Egyptian writer Wahid Hamed’s 1992 tale, Al Irhab Wal Kabab (Terror and Kebab) tells the story of Ahmed who goes to Cairo’s government complex to get the papers of his son’s school transfer done. He thought it was a simple task. However, after long hours of struggling with lazy employees, he fails to get the required papers. He was then told to come the day after. Ahmed, following his first face to face agonising experience with the then famously sluggish Egyptian bureaucracy, decides he’s had enough, snatches the gun of a security guard, and takes everyone in the complex hostage.
The story, which later turned into an iconic film starring Adel Imam, put the Egyptian bureaucracy on trial. It shed a critical light on the prevailing and exasperating red tape in the Arab world, where inefficient bureaucracy became an obstacle to progress and a source of corruption.
Most historians agree that the Arab government bureaucracy owes its roots to the French bureaucratic system in the end of the 18th century. It was imported to our region during the French campaign, led by Napoleon Bonaparte between the years 1798 and 1801. Napoleon, according to historian, attempted to reform the Egyptian by bringing in French bureaucrats who designed a new system in Egypt based on their way of doing business in France. From there, and due to the huge influence of Egypt in the Arab world, the system was copied by most Arab states that were born in later years.
But while the French system evolved quickly and greatly in the past 200 years in France and the rest of Europe, the Arab bureaucracy actually slipped back. It became awfully tired and ineffective. Over the past two decades, most Arab countries, pushed by aggressive international bodies such as the World Bank and the International Monetary Fund (IMF), tried to reform their bureaucracy. Some have succeeded. Some still struggle with the French legacy.
Gulf on the march
In the Gulf, it can be easily described as a brighter picture. Buoyed by ample financial means and forward-looking leaders, most Gulf states moved quickly since the start of the millennium to upgrade their systems of governance with the ultimate goal of creating a totally smart government with zero red tape. In the UAE, for example, most of the government services can be done now online. Upgrading the system, these governments realised, is a prerequisite for attracting foreign investment, emanating corruption, diversifying the economy, and cutting government expenditures.

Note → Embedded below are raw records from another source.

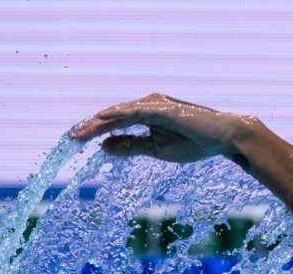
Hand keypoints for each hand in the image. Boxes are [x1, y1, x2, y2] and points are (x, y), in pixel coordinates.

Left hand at [70, 93, 249, 163]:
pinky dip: (117, 114)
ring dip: (98, 122)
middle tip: (69, 138)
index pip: (115, 124)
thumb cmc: (194, 143)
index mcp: (145, 116)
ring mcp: (154, 105)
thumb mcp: (157, 149)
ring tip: (80, 132)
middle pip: (112, 117)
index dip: (94, 131)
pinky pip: (135, 110)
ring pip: (119, 113)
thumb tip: (104, 147)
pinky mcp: (162, 107)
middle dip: (90, 127)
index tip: (76, 141)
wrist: (222, 138)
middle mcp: (146, 106)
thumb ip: (131, 146)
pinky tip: (102, 119)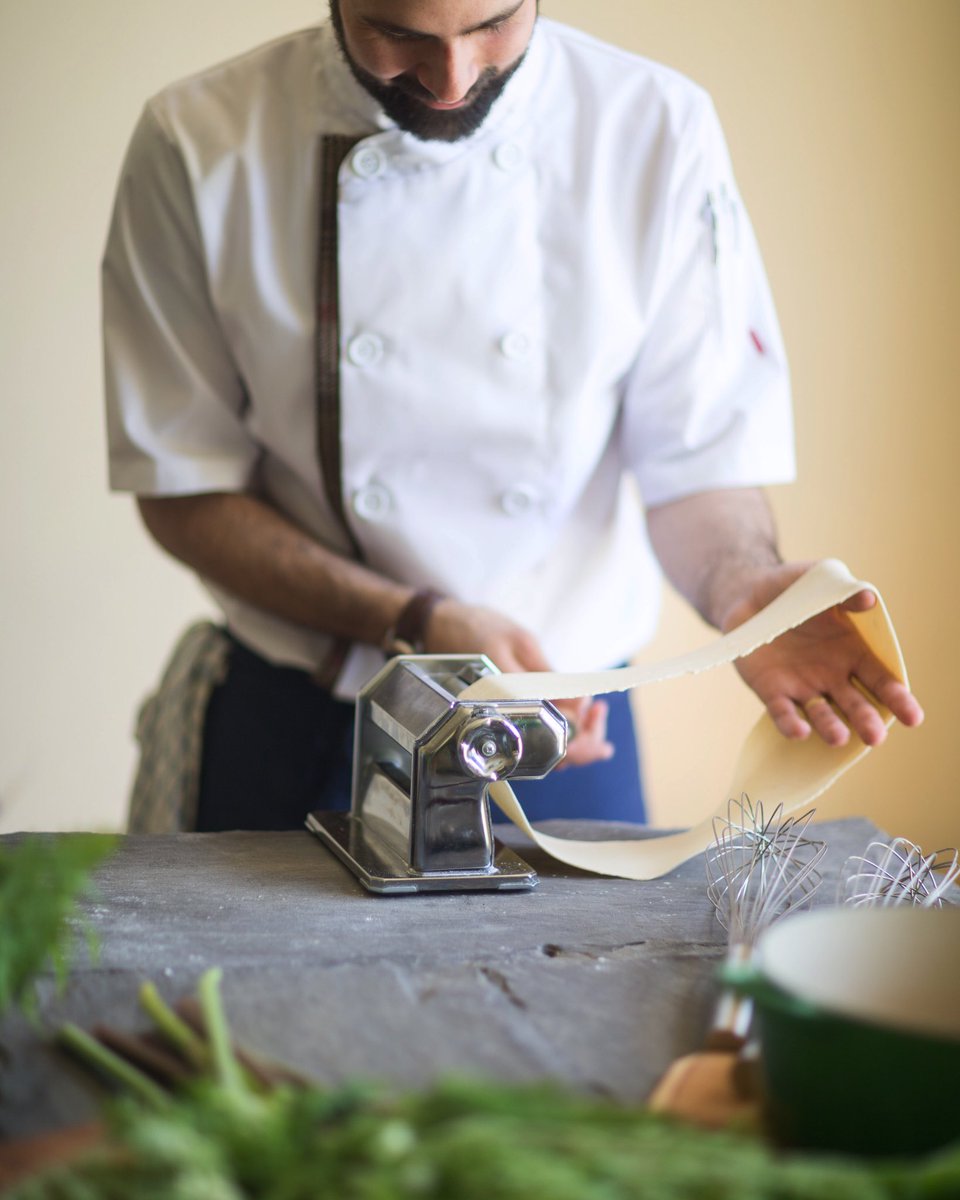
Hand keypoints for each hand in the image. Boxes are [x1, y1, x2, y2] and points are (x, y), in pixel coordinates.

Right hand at [425, 599, 614, 766]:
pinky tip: (571, 716)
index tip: (598, 721)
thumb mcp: (521, 643)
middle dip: (583, 744)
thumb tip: (579, 708)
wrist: (441, 625)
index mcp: (508, 700)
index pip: (552, 734)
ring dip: (571, 740)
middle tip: (601, 722)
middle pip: (549, 753)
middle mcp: (500, 719)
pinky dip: (554, 733)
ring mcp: (498, 722)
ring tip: (593, 717)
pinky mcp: (497, 718)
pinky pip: (529, 738)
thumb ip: (550, 678)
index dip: (583, 737)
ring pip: (540, 750)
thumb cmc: (479, 628)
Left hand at [724, 562, 923, 746]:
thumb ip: (846, 592)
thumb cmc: (796, 588)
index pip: (881, 680)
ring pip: (821, 714)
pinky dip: (790, 722)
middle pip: (855, 704)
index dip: (898, 698)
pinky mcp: (771, 690)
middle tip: (875, 738)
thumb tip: (868, 599)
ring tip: (839, 738)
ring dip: (830, 727)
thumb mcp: (823, 582)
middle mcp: (832, 676)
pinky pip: (782, 711)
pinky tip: (799, 731)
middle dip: (866, 721)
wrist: (750, 593)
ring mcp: (802, 686)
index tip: (913, 717)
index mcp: (854, 653)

The coronavirus pandemic, which forced more than 4 billion people to stay home in the past two months, was a surprise test for Arab governments efficiency. Those who moved to a smart government way of doing business have managed to function effectively during the crisis. Others who lag behind have been paralysed. Their population have been denied essential services due to the lockdowns.
As governments and businesses across the world turned to remote working, online meetings, digital transactions and e-learning, some government struggled to satisfy the minimum acceptable offerings of services to their citizens.

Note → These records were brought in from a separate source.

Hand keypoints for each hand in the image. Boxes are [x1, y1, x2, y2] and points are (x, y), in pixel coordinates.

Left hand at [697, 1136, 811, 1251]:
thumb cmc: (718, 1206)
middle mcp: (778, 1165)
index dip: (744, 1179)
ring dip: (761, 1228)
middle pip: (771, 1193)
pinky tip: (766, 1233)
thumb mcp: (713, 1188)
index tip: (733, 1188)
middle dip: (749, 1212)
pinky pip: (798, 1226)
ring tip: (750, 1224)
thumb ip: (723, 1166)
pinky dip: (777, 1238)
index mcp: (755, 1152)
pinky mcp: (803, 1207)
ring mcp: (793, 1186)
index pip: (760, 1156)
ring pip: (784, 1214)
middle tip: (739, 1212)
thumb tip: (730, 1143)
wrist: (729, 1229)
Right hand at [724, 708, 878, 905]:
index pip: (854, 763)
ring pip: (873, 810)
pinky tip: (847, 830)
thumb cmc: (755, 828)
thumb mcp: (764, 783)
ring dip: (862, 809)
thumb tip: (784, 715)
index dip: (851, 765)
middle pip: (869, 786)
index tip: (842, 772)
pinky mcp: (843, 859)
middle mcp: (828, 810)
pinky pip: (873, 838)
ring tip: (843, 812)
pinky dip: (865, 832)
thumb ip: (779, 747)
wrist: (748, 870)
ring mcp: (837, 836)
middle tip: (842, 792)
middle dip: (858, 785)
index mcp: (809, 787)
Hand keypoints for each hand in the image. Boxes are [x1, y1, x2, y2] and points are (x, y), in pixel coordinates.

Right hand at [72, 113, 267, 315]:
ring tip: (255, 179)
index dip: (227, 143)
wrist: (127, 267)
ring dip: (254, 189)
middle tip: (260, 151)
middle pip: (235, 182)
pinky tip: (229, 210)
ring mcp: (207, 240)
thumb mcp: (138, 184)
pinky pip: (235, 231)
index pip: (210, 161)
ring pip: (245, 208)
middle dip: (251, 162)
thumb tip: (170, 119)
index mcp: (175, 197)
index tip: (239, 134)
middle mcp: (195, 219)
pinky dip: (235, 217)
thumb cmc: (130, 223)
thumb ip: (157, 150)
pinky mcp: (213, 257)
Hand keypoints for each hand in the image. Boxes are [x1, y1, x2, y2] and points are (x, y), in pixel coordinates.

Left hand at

Therefore, it is imperative that the Arab world sees this crisis as an opportunity to reform their old tired bureaucracy and swollen but mostly inefficient government structures. And “Anyone who thinks the post-COVID-19 world will be the same as the one before it is mistaken,” as His Highness Sheikh Mohammed Bin Rashid Al Maktoum, Vice-President and Prime Minister of the UAE and Ruler of Dubai remarked last week.
Sheikh Mohammed, whose vision led one of the most successful government transformation experiences in the world, was speaking during the cabinet meetings last week to draw a new strategy for the UAE post-COVID-19. The goals of the meetings are clear. “We will review the Cabinet structure. We may reshuffle the Cabinet, merge ministries, change entities and introduce changes. We need a more lean, resilient and faster government that can keep pace with the new and different national priorities.” In other words, even the UAE successful example of smart government may not be sufficient to deal with the post-coronavirus pandemic world.
Therefore, the new road maps announced by some Gulf countries- such as in the UAE, or the 2030 Vision in Saudi Arabia, or the 2035 Vision in Kuwait, must be adjusted to conform to the world’s new reality.
These visions aim at creating a business-friendly environment, diversifying the economy, empowering women, creating jobs for all citizens and improving the standard of living. As the coronavirus outbreak shattered the global economy, leading to significant decline of the oil prices and wiped a great part of government revenues, realising the goals of those visions might prove challenging.
Arab government, therefore, need to seize the opportunity to let go of their traditional bureaucracy to create leaner, agile, and efficient government structures and move their basic services online. That will naturally help reduce the expenditures. Those savings can be shifted to support the health, education, and science innovation sectors in which the post-COVID 19 world will be competing.